When Minneapolis mom Stephanie Brodegard leaves the grocery store, people do a double take.
Brodegard doesn't load the groceries — and her three kids — into the family minivan. Instead, they're all loaded on her cargo bike.
When she hitches a trailer to the bike, she can carry even more. "I can haul up to five kids or my three kids and a bunch of groceries," she said.
The bikes — "long tails" with an extended frame behind the seat or "front-loaders" with a big, low-slung bin in front of the handlebars — are being used by local riders to haul the bulky, heavy, everyday stuff of life: bags of compost, kegs of beer, barbecue grills, coolers, lawn mowers, boxes of cat litter, Costco-sized bales of toilet paper, even other bikes.
Surprisingly, they're proving especially popular with families, who see them as two-wheeled minivans.

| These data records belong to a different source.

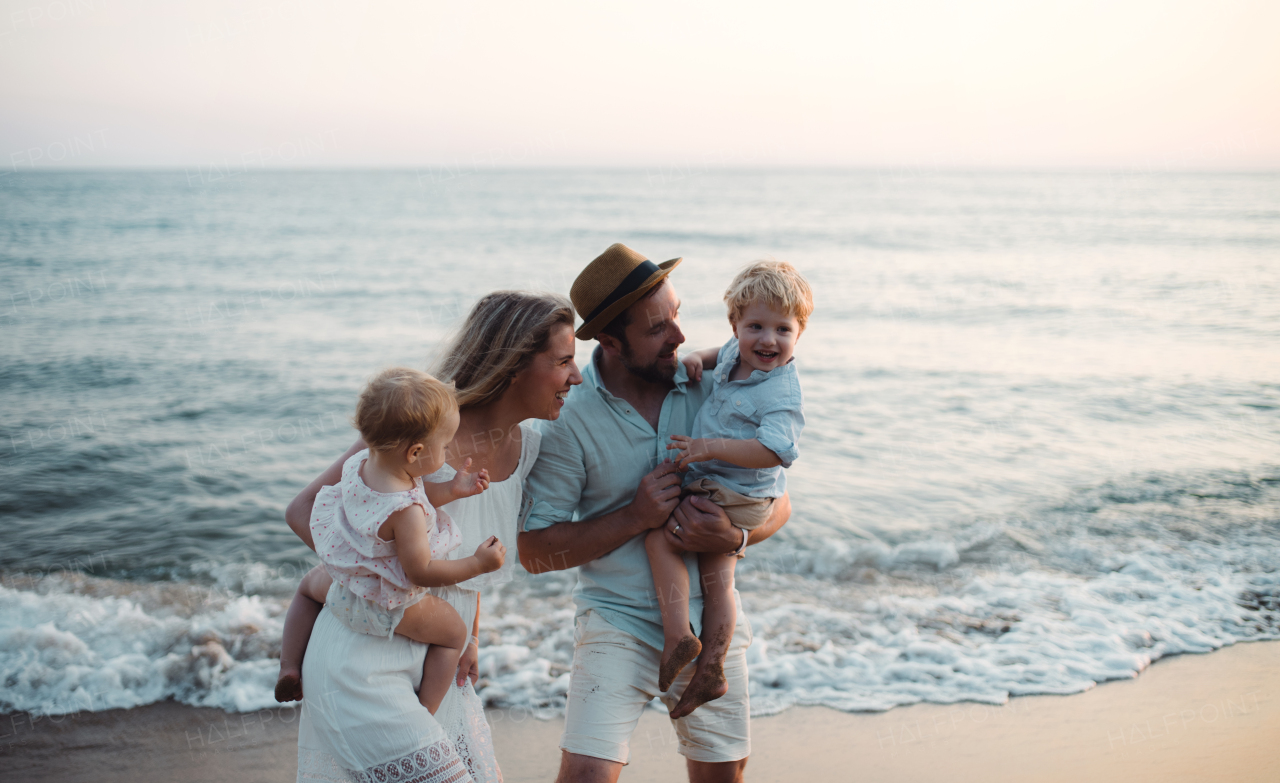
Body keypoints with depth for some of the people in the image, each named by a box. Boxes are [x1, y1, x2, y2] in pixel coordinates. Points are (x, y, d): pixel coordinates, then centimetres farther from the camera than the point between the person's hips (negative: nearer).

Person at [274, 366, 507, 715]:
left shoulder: (358, 463, -16)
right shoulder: (405, 512, -38)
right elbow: (421, 572, -29)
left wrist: (452, 489, -4)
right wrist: (478, 564, -22)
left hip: (341, 587, 6)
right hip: (388, 608, -6)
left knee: (308, 587, 39)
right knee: (454, 632, 16)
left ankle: (289, 667, 35)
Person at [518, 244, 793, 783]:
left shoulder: (710, 388, -4)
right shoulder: (569, 419, -13)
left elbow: (776, 501, 4)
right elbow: (533, 550, -10)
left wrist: (734, 537, -18)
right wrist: (634, 518, -20)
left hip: (710, 618, 3)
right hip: (618, 623, -3)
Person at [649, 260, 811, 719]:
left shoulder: (781, 394, -25)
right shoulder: (737, 354, 1)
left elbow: (775, 450, -38)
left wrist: (711, 448, -37)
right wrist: (699, 358, 5)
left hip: (733, 498, -9)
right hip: (723, 493, 9)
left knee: (659, 536, -12)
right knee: (716, 579, 13)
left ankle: (677, 633, -14)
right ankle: (711, 669, 22)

Rob DeHoff, owner of Varsity Bike and Transit in the Dinkytown area of Minneapolis, said the decision to buy a cargo bike is largely driven by moms. "It's women who say, 'I don't want to have to drive,' " he said.
Some families are using them to downsize from two cars to one. Others, such as the Brodegards, are relying on the two-wheeled haulers to replace the family car altogether. At least for a little while.
Brodegard, her husband, Bill, and their three kids — Grant, 6; Darcy, 4; and Lewis, 1 — are halfway through what they're calling "the bike year."